Title: Next-Generation Non-Viral Gene Transfer to Redirect T-Cell Specificity
Session Title: Cancer-Immunotherapy, Cancer Vaccines I
Date and Time: Thursday, May 5, 2016 4:00 PM – 5:45 PM ET
Abstract Number: 278
Room: Washington 5-6
Summary: Non-viral gene transfer using the SB transposon/transposase system has been successfully tested in humans to express a chimeric antigen receptor (CAR) to redirect T-cell specificity to CD19. A next-generation SB system has been modified by MD Anderson Cancer Center researchers to improve the design of a CD19-specific CAR as well as reduce the time to manufacture:

Changing the "stalk" of the CAR improved the anti-tumor activity of SB-modified T cells;
These data support the use of new CAR in an ongoing clinical trial (IND#16474).

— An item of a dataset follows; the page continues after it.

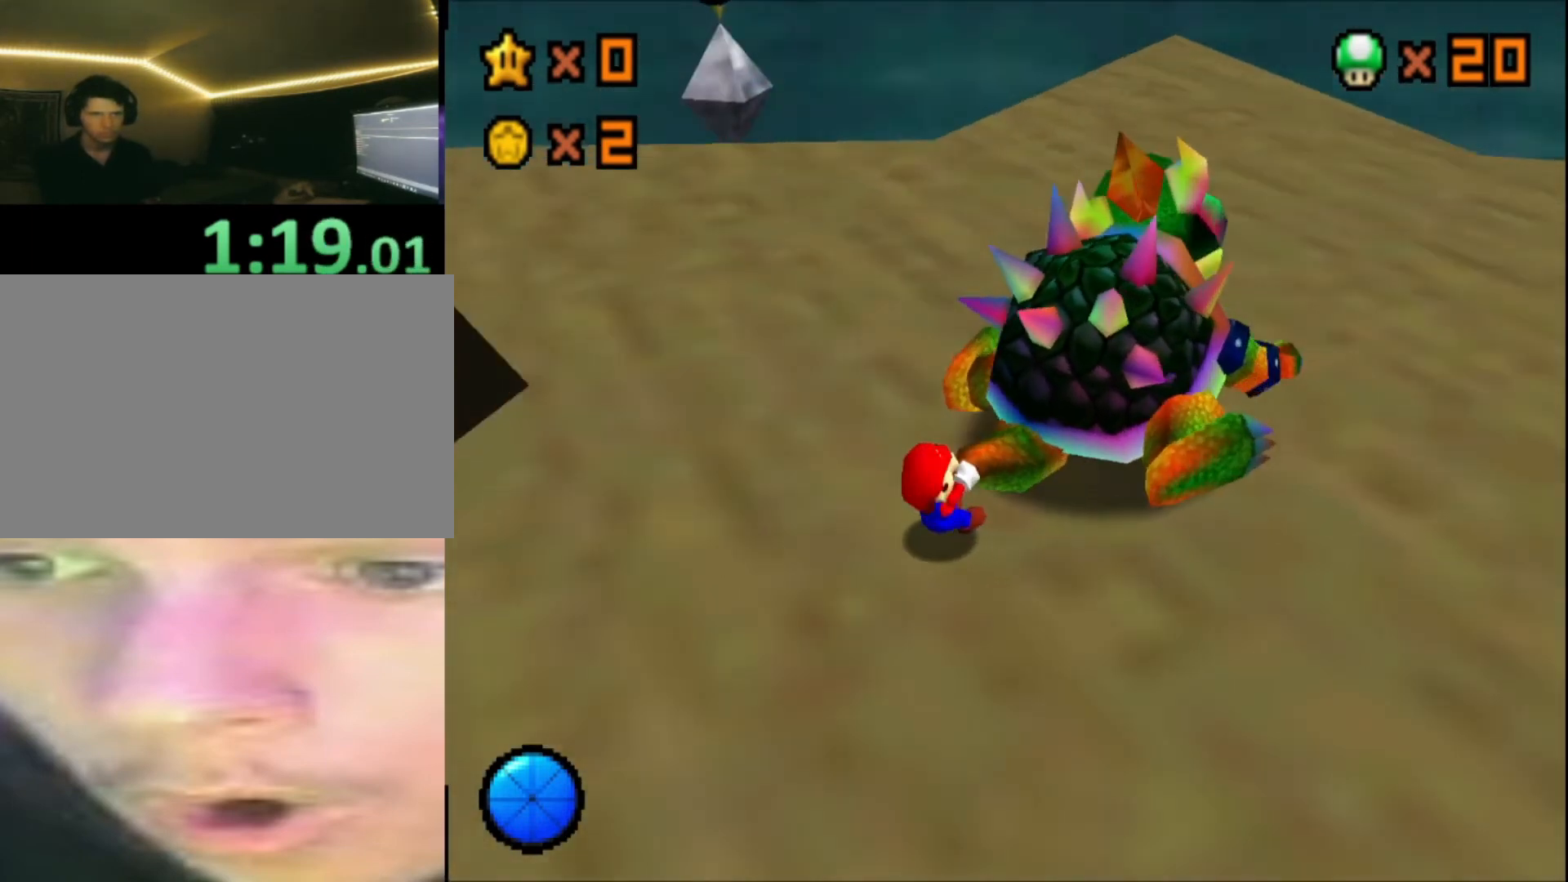
{"buttons": [], "left_stick": "down-right", "right_stick": "right", "events": [[80, "right_stick", "right"], [120, "left_stick", "left"], [200, "right_stick", "center"], [240, "left_stick", "right"], [280, "right_stick", "right"], [320, "left_stick", "up-left"], [400, "right_stick", "center"], [440, "left_stick", "down-right"], [480, "right_stick", "right"]]}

Decreasing the time the SB-modified T cells were in culture improved the anti-tumor effect;
These data provide support for ZIOPHARM’s efforts to address the challenges of cost and time of bioprocessing cell therapies;
"Targeting CD19 with CAR-modified T cells is an effective approach to treating CD19-expressing leukemias and lymphomas, as demonstrated by current clinical studies," said Laurence Cooper, M.D., Ph.D., Chief Executive Officer of ZIOPHARM. "Fundamental to advancing this approach, and any modified cell-based therapy, into a broadly deployed treatment option is a streamlined and simplified manufacturing process, with a reduction in the associated cost. These data demonstrate our ability to address these challenges by leveraging the less costly, non-viral Sleeping Beauty system and reducing cell culture time, all while improving the effectiveness of the CD19-specific CAR. We look forward to understanding how these next-generation ideas translate into outcomes in an ongoing Phase 1 study and future clinical studies."